*Set task A*
List every date that appears in the article about the Court of Tax Appeals ruling on the software firm's tax liabilities.
*Set task B*
Write the next few sentences of the article about the Court of Tax Appeals ruling on the software firm's tax liabilities, picking up after its last sentence.

*Extract*
==========

CTA declines to review software firm’s tax liabilities
THE Court of Tax Appeals (CTA) has affirmed its division’s ruling denying Advanced World Systems, Inc.’s appeal to review and set aside its tax liabilities worth P4.5 million for the period April 1, 2010 to March 31, 2011.
In a ruling on May 30 and made public on June 2, the CTA full court agreed with the Third Division, as it said that the tribunal did not have jurisdiction to rule over the tax dispute due to the petition being filed beyond the 30-day period to file an administrative claim.
The tribunal added that it found “no cogent reason” to reverse the division ruling.
“Indubitably, when the petitioner’s (Advanced World Systems) judicial claim was filed before the Third Division of this Court on Feb. 12, 2018, or more than five years after the lapse of the 30-day mandatory and jurisdictional periods, i.e., July 16, 2012, and Aug. 15, 2012, respectively, the denial of petitioner’s claim for tax credit had long attained finality,” according to a copy of the ruling written by CTA Associate Justice Lanee S. Cui-David.
The CTA noted that since the judicial claim was filed out of time, the Third Division could not validly exercise jurisdiction over the petition.
Under the country’s tax code, when the commissioner of internal revenue denies or fails to act on a claim for refund, the taxpayer is given a 30-day period from the receipt of an adverse decision or ruling to file a petition for review with the CTA.

==========

*Material shown*
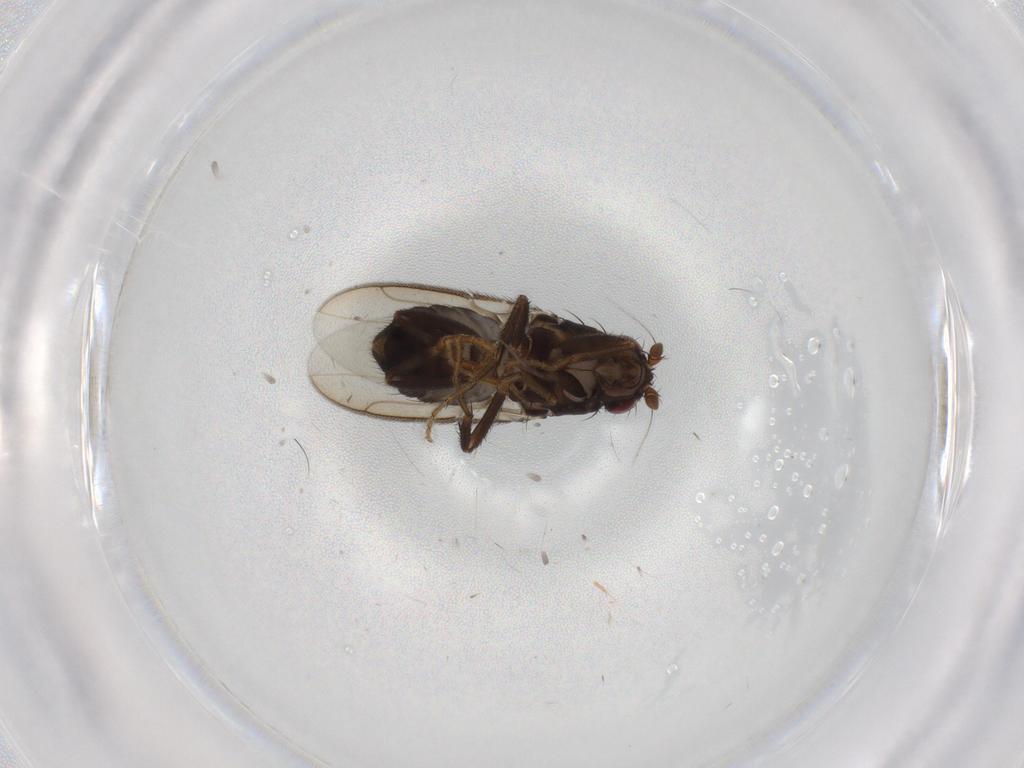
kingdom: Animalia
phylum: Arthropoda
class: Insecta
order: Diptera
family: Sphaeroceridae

==========

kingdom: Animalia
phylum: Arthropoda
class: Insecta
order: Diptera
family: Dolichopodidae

==========

*Expected output A*
April 1, 2010
March 31, 2011
May 30
June 2
Feb. 12, 2018
July 16, 2012
Aug. 15, 2012

*Expected output B*
The company argued that the 30-day period to file its administrative claim should be counted from its receipt of the commissioner’s denial letter on January 2018 and not the end of the 120-day period.
“The receipt of the Denial Letter after the lapse of the 120-day period is inconsequential,” the court said citing its prior ruling. “The VAT (value-added tax) refund/credit claim, by this time, is already deemed denied and had become final and unappealable after the lapse of 30 days.”
The petitioner is a software development company based in Makati City, that engages in buying, selling, and distributing computers and other peripherals.
The tribunal added that the company committed a procedural lapse in not specifying the issues for the court to consider in its petition for review.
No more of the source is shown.